Visualizing the Data
newData’s dashboard development services seemed like a logical place to start. The company offers a wide variety of options for data visualization using Microsoft Power BI as well as Salesforce Tableau and IBM Cognos. Unfortunately, weighing the data isn’t possible. The good news is that newData created a calculation using Power BI’s DAX programming language. Given survey design’s complexity, the newData team worked directly with an economist at the Census’ Labor Force Statistics Branch’s Social, Economic, and Housing Statistics Division to ensure that filters were applied correctly.

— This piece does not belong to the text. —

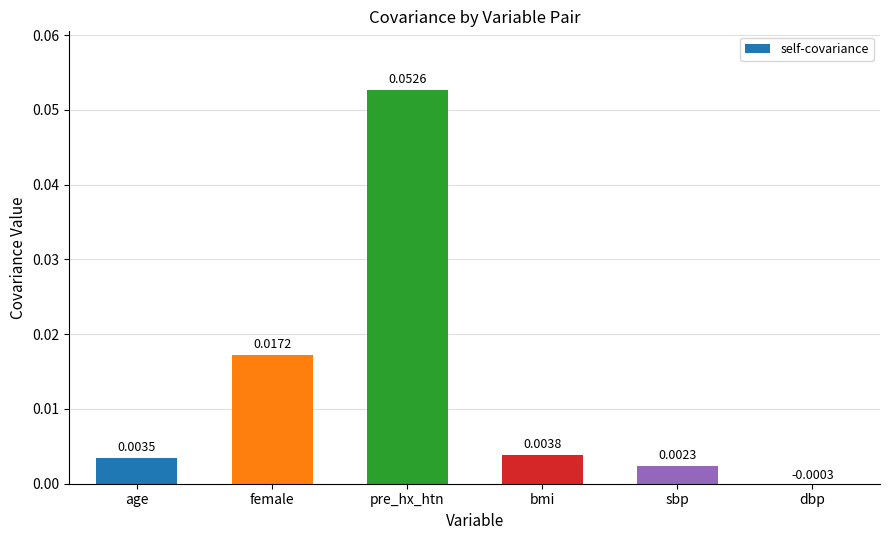

How many values are below zero?

1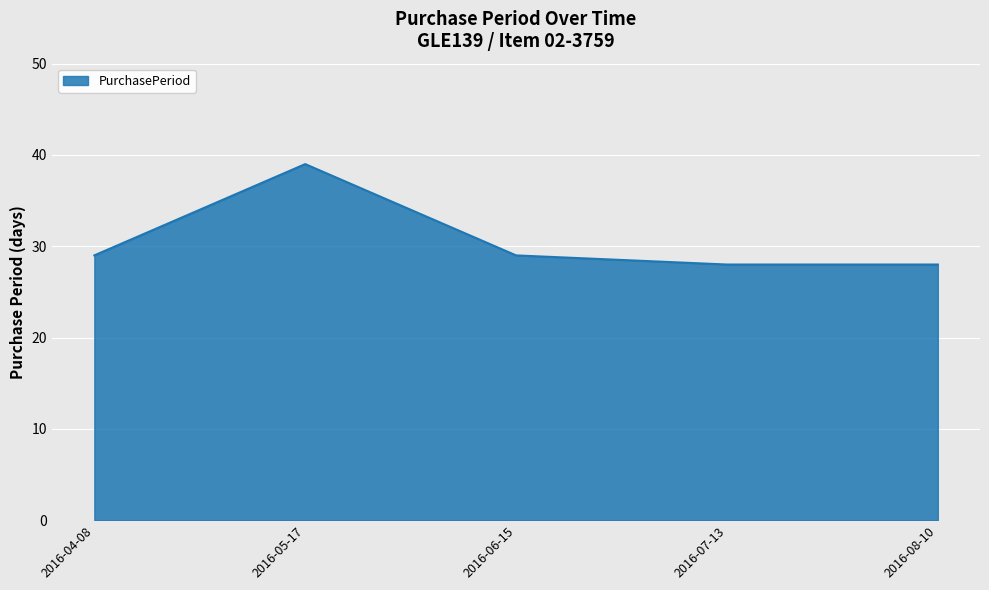

True or false: the data has more than 1 interior local peaks.

False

To ensure that the dashboard was accessible to business users, it was important to keep it simple. Therefore, the SIPP dashboard consisted of two pages:
- Main Page
- Cross Tabulation Page
Main Page (Example A)
At the time of this writing, the dashboard consists of eight demographic dimensions and four measures. Each demographic element can be applied individually or jointly with other demographic elements. Moreover, the dashboard allows users to choose among four measures: Net Worth (Total Assets – Total Debt), Total Assets, Total Debt, and Monthly Income. Because of the large skews in financial data, the results were calculated using the median as the preferred statistic. Without any demographic filters applied, the median net worth for the 2019 reference period was $118K.
Main Page (Example B)
The above screenshot shows that the median net worth jumps to $186K when you apply three additional filters:
- Education: Bachelor’s degree
- Gender: Female
- Born in US: Yes
The dashboard is also capable of visually combining two demographics for each measure. The above screenshot illustrates two gender categories by four generational categories to determine net worth. Generating insights from the visualization is easy. For example, net worth is higher for every generation, with the exception of Gen Z, in which the female net worth is higher than the male net worth. This conclusion, however, may change as more Gen Z-ers are added to the SIPP survey.
Integrating the results
Helping Closing the Wealth Gap
newData used SIPP data to develop a dashboard for the Hive Wealth app using Power BI, an interactive data visualization software product Microsoft developed with a primary focus on business intelligence. The business objective was to enable Impart to benchmark its members’ net worth and other financial information across demographics and thereby allow its members to see how they were doing fiscally compared to similar Hive Wealth members.
Through the power of accurate information and sound advice, Impart Media is taking steps to close the wealth gap and create a more financially inclusive world.